__What the task asks__
Print every line below without adding or leaving out a single word.

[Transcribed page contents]
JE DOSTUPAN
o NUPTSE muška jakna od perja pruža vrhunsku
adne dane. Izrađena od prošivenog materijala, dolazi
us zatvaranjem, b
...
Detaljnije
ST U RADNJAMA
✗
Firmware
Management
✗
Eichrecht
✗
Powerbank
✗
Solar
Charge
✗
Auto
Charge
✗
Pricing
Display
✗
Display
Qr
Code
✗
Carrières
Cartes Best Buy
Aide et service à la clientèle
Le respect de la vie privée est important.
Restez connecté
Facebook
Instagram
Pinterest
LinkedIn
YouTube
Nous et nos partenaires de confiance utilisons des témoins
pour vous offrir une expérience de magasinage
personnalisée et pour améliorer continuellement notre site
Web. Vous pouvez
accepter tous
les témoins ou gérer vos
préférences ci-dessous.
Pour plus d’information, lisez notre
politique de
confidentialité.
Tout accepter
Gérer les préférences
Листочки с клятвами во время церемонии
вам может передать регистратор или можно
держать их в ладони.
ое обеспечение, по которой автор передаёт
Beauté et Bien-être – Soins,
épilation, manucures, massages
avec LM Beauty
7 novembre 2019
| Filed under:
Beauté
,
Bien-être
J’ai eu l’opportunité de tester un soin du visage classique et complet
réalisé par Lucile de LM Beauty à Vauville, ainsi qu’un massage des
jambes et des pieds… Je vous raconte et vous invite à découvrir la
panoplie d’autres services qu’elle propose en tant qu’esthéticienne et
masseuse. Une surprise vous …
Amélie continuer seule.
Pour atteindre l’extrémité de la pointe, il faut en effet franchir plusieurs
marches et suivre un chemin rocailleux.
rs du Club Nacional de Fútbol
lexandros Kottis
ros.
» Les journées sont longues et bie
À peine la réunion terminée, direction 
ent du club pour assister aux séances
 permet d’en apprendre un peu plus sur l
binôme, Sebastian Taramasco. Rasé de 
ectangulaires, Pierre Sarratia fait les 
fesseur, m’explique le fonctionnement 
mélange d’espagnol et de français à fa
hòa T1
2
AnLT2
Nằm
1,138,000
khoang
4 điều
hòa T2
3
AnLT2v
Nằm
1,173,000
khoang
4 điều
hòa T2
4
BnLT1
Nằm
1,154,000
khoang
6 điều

__Answer space__
JE DOSTUPAN
o NUPTSE muška jakna od perja pruža vrhunsku
adne dane. Izrađena od prošivenog materijala, dolazi
us zatvaranjem, b
...
Detaljnije
ST U RADNJAMA
✗
Firmware
Management
✗
Eichrecht
✗
Powerbank
✗
Solar
Charge
✗
Auto
Charge
✗
Pricing
Display
✗
Display
Qr
Code
✗
Carrières
Cartes Best Buy
Aide et service à la clientèle
Le respect de la vie privée est important.
Restez connecté
Facebook
Instagram
Pinterest
LinkedIn
YouTube
Nous et nos partenaires de confiance utilisons des témoins
pour vous offrir une expérience de magasinage
personnalisée et pour améliorer continuellement notre site
Web. Vous pouvez
accepter tous
les témoins ou gérer vos
préférences ci-dessous.
Pour plus d’information, lisez notre
politique de
confidentialité.
Tout accepter
Gérer les préférences
Листочки с клятвами во время церемонии
вам может передать регистратор или можно
держать их в ладони.
ое обеспечение, по которой автор передаёт
Beauté et Bien-être – Soins,
épilation, manucures, massages
avec LM Beauty
7 novembre 2019
| Filed under:
Beauté
,
Bien-être
J’ai eu l’opportunité de tester un soin du visage classique et complet
réalisé par Lucile de LM Beauty à Vauville, ainsi qu’un massage des
jambes et des pieds… Je vous raconte et vous invite à découvrir la
panoplie d’autres services qu’elle propose en tant qu’esthéticienne et
masseuse. Une surprise vous …
Amélie continuer seule.
Pour atteindre l’extrémité de la pointe, il faut en effet franchir plusieurs
marches et suivre un chemin rocailleux.
rs du Club Nacional de Fútbol
lexandros Kottis
ros.
» Les journées sont longues et bie
À peine la réunion terminée, direction 
ent du club pour assister aux séances
 permet d’en apprendre un peu plus sur l
binôme, Sebastian Taramasco. Rasé de 
ectangulaires, Pierre Sarratia fait les 
fesseur, m’explique le fonctionnement 
mélange d’espagnol et de français à fa
hòa T1
2
AnLT2
Nằm
1,138,000
khoang
4 điều
hòa T2
3
AnLT2v
Nằm
1,173,000
khoang
4 điều
hòa T2
4
BnLT1
Nằm
1,154,000
khoang
6 điều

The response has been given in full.